**Selected excerpt**
------------------------------------------------

Of the 121 accounts that were closed in July, 89 were from the dot-com site and 32 were dot-EU accounts. As Samantha Bevington of PRO pointed out, even though 26% of the closures came from the Southern European network sites, for the first time, partypoker seized more funds from EU accounts than from the dot-com accounts — $98,070 as compared to $76,267 confiscated from the dot-com site.

Patrick Leonard: “The security department is tiptop; going into the office, the levels of security are now extremely high."

It’s hard to know exactly what this data means, but it could suggest partypoker has amped up its bot detection efforts in the Southern European market, especially hunting big fish, or possibly some bot operators have moved over to the EU networks in hopes of dodging the recent intensive efforts partypoker has made to eradicate the dot-com site of bot activity. Either way, it’s clear that the bot account threat persists across partypoker’s domains, and most likely, on other poker sites as well. partypoker continues to assure players that their safety is a great priority, posting monthly updates on the partypoker blog regarding the security efforts.

In a press release this week, partypoker stated: “The poker room continues to invest in resources aimed at safeguarding the safety of its players, spearheaded by a specialist Poker Fraud Team comprising a collection of former poker professionals whose duty is to investigate suspicious activity and aid partypoker in ridding the site of unscrupulous accounts.”

Effect of Banning of HUDs

Back in July, partypoker banned the use of HUDs (Head-up Displays) and required the changing of screennames to promote a safer and fairer environment on their site.

As players have traditionally been an integral part of bot detection with the help of such third-party tracking devices, some players thought that this move could hurt security efforts.

partypoker has worked to alleviate this concern, however, with their assurances of increased fraud detection and security measures, including a much-hyped specialist poker fraud team. Patrick Leonard, a member of partypoker’s Player Panel, has praised the increased security and expressed full confidence in the site's ability to track down nefarious accounts.

------------------------------------------------

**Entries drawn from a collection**
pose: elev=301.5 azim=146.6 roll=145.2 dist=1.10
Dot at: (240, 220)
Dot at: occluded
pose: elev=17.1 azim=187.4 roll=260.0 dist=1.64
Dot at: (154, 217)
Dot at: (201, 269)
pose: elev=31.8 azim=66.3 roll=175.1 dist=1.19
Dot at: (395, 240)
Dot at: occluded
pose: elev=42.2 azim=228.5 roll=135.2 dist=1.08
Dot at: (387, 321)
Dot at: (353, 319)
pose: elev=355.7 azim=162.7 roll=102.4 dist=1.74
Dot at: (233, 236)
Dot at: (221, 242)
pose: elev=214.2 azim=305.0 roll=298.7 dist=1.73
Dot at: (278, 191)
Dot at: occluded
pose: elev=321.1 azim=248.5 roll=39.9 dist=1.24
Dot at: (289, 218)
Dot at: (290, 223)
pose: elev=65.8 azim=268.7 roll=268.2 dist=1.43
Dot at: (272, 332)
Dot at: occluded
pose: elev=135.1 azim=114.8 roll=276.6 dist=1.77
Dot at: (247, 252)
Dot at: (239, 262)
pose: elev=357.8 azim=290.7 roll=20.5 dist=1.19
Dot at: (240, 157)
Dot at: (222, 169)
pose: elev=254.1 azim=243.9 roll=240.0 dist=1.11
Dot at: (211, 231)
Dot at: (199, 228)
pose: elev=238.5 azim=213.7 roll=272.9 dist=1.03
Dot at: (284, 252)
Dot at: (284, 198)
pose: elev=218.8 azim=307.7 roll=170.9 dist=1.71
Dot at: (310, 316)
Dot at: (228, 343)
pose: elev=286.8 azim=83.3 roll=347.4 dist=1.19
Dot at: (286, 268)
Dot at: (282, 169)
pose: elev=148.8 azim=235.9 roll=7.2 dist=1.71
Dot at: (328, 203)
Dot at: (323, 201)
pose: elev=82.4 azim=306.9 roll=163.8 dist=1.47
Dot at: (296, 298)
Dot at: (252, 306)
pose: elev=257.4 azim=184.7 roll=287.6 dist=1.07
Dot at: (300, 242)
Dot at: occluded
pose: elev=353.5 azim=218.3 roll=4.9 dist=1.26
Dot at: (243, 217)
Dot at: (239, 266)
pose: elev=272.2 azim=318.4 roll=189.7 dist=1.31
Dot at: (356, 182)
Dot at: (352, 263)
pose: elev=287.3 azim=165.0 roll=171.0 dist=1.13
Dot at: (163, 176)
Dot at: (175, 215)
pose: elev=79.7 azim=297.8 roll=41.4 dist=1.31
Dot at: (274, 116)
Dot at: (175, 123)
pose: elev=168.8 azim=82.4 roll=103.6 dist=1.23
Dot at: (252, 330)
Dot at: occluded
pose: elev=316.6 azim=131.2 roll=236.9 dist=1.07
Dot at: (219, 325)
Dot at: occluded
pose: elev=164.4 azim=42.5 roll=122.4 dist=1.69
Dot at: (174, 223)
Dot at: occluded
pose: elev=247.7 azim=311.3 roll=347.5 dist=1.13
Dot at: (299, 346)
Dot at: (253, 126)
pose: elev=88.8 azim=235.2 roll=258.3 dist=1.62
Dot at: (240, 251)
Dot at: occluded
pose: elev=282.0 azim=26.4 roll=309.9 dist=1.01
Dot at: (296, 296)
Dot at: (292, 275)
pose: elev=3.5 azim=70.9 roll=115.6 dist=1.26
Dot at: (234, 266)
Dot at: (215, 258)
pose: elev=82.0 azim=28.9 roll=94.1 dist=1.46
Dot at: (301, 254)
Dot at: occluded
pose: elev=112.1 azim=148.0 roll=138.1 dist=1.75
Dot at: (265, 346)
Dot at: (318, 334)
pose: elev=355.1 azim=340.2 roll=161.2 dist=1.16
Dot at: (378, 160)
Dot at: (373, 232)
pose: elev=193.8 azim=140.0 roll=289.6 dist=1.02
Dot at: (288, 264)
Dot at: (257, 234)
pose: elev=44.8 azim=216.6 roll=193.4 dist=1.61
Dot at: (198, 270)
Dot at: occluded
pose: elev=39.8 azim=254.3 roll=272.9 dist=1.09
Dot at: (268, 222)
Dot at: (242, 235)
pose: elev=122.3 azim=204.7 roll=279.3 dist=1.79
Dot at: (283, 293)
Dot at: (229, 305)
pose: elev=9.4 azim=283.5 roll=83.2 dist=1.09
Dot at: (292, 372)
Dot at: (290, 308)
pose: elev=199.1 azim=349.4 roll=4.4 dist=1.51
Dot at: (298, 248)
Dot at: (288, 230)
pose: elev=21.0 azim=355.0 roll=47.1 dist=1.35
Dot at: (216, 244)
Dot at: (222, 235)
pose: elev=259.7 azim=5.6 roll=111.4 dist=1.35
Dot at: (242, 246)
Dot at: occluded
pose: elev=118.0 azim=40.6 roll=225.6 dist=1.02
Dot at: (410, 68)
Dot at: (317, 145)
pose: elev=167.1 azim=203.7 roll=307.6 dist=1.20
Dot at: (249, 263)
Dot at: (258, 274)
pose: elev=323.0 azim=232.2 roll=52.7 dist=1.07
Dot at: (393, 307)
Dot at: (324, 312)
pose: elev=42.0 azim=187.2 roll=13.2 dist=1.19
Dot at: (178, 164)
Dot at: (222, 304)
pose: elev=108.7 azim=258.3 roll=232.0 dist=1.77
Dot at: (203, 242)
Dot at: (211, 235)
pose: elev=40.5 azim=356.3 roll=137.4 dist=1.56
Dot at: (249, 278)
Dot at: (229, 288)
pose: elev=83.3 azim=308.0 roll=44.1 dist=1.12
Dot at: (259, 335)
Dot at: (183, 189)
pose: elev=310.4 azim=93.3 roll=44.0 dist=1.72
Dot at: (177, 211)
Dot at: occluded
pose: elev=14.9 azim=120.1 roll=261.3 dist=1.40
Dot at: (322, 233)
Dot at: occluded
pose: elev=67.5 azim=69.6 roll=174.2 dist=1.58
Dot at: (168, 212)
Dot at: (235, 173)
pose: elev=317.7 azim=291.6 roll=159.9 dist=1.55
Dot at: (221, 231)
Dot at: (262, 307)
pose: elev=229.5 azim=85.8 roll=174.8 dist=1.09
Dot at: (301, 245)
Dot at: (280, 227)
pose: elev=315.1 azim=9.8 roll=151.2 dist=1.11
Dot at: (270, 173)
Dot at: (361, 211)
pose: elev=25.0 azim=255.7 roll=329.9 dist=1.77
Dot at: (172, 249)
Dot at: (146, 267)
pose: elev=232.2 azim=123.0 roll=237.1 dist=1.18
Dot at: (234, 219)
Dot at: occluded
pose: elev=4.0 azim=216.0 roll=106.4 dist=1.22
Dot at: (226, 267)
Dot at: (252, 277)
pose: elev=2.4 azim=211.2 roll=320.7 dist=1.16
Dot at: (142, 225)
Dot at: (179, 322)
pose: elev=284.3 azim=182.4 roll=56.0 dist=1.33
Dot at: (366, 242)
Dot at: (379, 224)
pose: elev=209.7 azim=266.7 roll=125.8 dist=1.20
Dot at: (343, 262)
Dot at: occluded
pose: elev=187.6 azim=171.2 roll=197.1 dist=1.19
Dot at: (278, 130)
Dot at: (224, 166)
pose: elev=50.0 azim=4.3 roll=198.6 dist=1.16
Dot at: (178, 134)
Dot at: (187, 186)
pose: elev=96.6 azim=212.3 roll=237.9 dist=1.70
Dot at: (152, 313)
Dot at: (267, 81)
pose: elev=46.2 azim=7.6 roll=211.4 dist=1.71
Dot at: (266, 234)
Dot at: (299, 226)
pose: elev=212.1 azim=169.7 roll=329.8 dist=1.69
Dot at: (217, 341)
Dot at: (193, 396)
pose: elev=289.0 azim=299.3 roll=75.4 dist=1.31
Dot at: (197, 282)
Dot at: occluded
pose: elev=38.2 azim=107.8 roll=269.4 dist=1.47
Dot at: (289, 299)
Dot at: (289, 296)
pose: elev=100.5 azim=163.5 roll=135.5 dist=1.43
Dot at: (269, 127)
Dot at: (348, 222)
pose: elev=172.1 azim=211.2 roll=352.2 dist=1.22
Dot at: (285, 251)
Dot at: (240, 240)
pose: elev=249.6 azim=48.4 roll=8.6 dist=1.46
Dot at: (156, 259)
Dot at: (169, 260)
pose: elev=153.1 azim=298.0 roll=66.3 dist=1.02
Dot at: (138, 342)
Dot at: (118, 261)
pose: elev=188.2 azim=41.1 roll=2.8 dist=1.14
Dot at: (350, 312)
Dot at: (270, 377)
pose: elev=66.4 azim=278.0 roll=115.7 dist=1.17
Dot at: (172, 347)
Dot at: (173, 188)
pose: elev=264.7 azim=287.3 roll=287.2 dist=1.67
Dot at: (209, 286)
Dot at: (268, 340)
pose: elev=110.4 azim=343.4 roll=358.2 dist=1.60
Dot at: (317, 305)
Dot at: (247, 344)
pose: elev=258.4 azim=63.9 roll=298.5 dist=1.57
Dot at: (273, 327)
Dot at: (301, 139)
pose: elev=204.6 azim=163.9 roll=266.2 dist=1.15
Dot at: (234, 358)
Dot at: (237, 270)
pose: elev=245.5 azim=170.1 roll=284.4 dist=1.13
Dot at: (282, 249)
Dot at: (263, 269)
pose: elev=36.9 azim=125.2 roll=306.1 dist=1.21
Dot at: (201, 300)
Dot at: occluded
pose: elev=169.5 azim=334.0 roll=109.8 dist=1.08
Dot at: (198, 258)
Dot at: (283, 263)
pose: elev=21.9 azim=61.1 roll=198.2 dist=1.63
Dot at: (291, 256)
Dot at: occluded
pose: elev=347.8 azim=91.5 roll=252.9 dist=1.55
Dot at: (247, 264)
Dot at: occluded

------------------------------------------------

**Task details**
Please copy the part of the partypoker security text above from "Back in July, partypoker" to "on their site.", word for word.

**Task response**
Back in July, partypoker banned the use of HUDs (Head-up Displays) and required the changing of screennames to promote a safer and fairer environment on their site.